林莺歌捏着糖纸,僵在远处,抬眼看着他,眨了下眼。
林惊鸿抿了下唇,凑上去张口咬了,慢慢咀嚼着,糖浆有些粘牙,花生香脆可口,就是小时候的味道。
甜蜜的高梁饴安慰了林惊鸿空荡荡的胃,他晚上什么都没有吃,林州同递给他的糕点,他也扔回了食盒。
“所以,父亲骂我什么啦?祸国殃民拐坏你的杨贵妃?”林莺歌拄着下巴,大大的眼睛眨了又眨,嘴角还带着笑意。
林惊鸿蒙了水汽的眼看向林莺歌,他口中的高梁饴化进肚子,他摇摇头,还是沉默着。
“林先生,父亲责备你了?”林莺歌拿出手帕,林惊鸿的眼睛噙着泪水,他忍着不眨眼,因此一直没有落下,可分明已经颗颗砸到了林莺歌的心里。
“我没有家了。”林惊鸿接过了帕子,闭着眼睛抵在眼前,眼泪洇湿了帕子,终是一发不可收拾。
“因为我吗?”林莺歌皱着眉,咬了下唇,声音低沉,她不该在祠堂里当众给对方难堪的,毕竟她是晚辈,又是“新妇”,下马威而已,也不是不能忍。
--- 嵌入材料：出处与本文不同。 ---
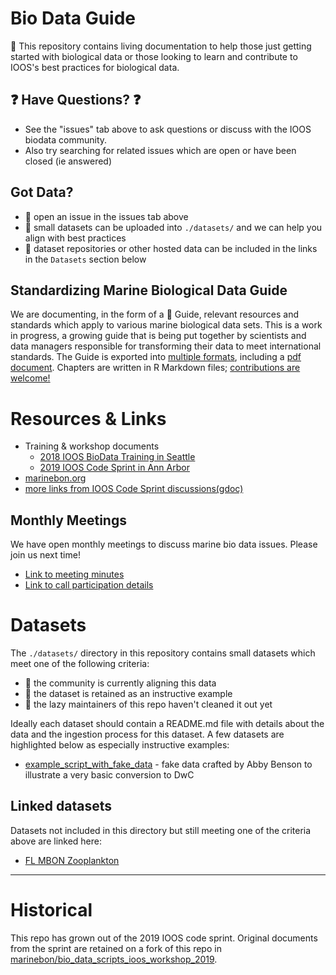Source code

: # Bio Data Guide
:notebook: This repository contains living documentation to help those just getting started with biological data or those looking to learn and contribute to IOOS's best practices for biological data.

## :question: Have Questions? :question:
* See the "issues" tab above to ask questions or discuss with the IOOS biodata community.
* Also try searching for related issues which are open or have been closed (ie answered)

## Got Data?
* :speech_balloon: open an issue in the issues tab above
* :floppy_disk: small datasets can be uploaded into `./datasets/` and we can help you align with best practices
* :link: dataset repositories or other hosted data can be included in the links in the `Datasets` section below

## Standardizing Marine Biological Data Guide
We are documenting, in the form of a :notebook: Guide, relevant resources and standards which apply to various marine biological data sets. This is a work in progress, a growing guide that is being put together by scientists and data managers responsible for transforming their data to meet international standards. The Guide is exported into [multiple formats](https://github.com/ioos/bio_data_guide/tree/master/docs/Standardizing%20Marine%20Biological%20Data/_book), including a [pdf document](https://github.com/ioos/bio_data_guide/blob/master/docs/Standardizing%20Marine%20Biological%20Data/docs/Standardizing-Marine-Biological-Data.pdf). Chapters are written in R Markdown files; [contributions are welcome!](https://github.com/ioos/bio_data_guide/tree/master/docs/Standardizing%20Marine%20Biological%20Data)

# Resources & Links
* Training & workshop documents
    * [2018 IOOS BioData Training in Seattle](https://ioos.github.io/BioData-Training-Workshop)
    * [2019 IOOS Code Sprint in Ann Arbor](https://github.com/marinebon/bio_data_scripts_ioos_workshop_2019)
* [marinebon.org](https://marinebon.org/)
* [more links from IOOS Code Sprint discussions(gdoc)](https://docs.google.com/document/d/1MWLYBMG5apFwUYuD9ZaKFNCkqT7i3NBjgwK7bGdtEd8/edit#bookmark=id.v03uousdt0h6)

## Monthly Meetings
We have open monthly meetings to discuss marine bio data issues. Please join us next time!

* [Link to meeting minutes](https://docs.google.com/document/d/1TJ4JLTtU0qQZ-Rzwbz20MUU7sKhpfDCtXQnC5rPJK8k/edit?usp=sharing)
* [Link to call participation details](https://docs.google.com/document/d/1TJ4JLTtU0qQZ-Rzwbz20MUU7sKhpfDCtXQnC5rPJK8k/edit#bookmark=id.izp500kyylhv)


# Datasets
The `./datasets/` directory in this repository contains small datasets which meet one of the following criteria:
* :construction_worker: the community is currently aligning this data
* :notebook: the dataset is retained as an instructive example
* :speak_no_evil: the lazy maintainers of this repo haven't cleaned it out yet 

Ideally each dataset should contain a README.md file with details about the data and the ingestion process for this dataset.
A few datasets are highlighted below as especially instructive examples:

* [example_script_with_fake_data](https://github.com/ioos/bio_data_guide/tree/master/datasets/example_script_with_fake_data) - fake data crafted by Abby Benson to illustrate a very basic conversion to DwC

## Linked datasets
Datasets not included in this directory but still meeting one of the criteria above are linked here:

* [FL MBON Zooplankton](https://github.com/USF-IMARS/zoo-taxonomy-to-darwin-core)

--------------------------------------------------------------------------

# Historical

This repo has grown out of the 2019 IOOS code sprint.
Original documents from the sprint are retained on a fork of this repo in [marinebon/bio_data_scripts_ioos_workshop_2019](https://github.com/marinebon/bio_data_scripts_ioos_workshop_2019).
“不是,我不想说,可以吗?”林惊鸿擦干了眼角的泪水,眼睛红红的低着头抿唇。
“当然,我们是一家人啊。”林莺歌说完想把剩下的高梁饴放在桌上,没想到林惊鸿接过去了。
林惊鸿打开包装纸,将高梁饴全数吃进口中。小时候,母亲管的严格,父亲总会在他被责骂时偷偷塞一块甜食给他,其中高梁饴是常有的。
如今,他身边只有林莺歌了,还是不情不愿只能留在他身边的林莺歌。
林惊鸿咀嚼着,眼神平静似水,其他所有情绪都敛进乌黑的瞳仁。
“林先生,不然我们分开,你……”林莺歌只是觉得若是和林惊鸿离婚,刺激了林惊鸿父母,说不定事情会有变化。只不过她还没说完,林惊鸿一下子站起来,向旁边撤了一步,差点摔在桌几上。
林莺歌都没来的及扶林惊鸿,他自己站稳了就绕过小几想要出门去。
林莺歌跑了两步在林惊鸿就要拉住门扶手时,挡在了门前,“林先生,我们若是分开,两家的契约就崩塌了,你父母不会坐视不管的,说不定你可以知道你父亲的苦衷。”
林莺歌说完,林惊鸿没有一点反应。他面无表情,口中的甜味被苦味裹挟而过,她果然,一直想要离开。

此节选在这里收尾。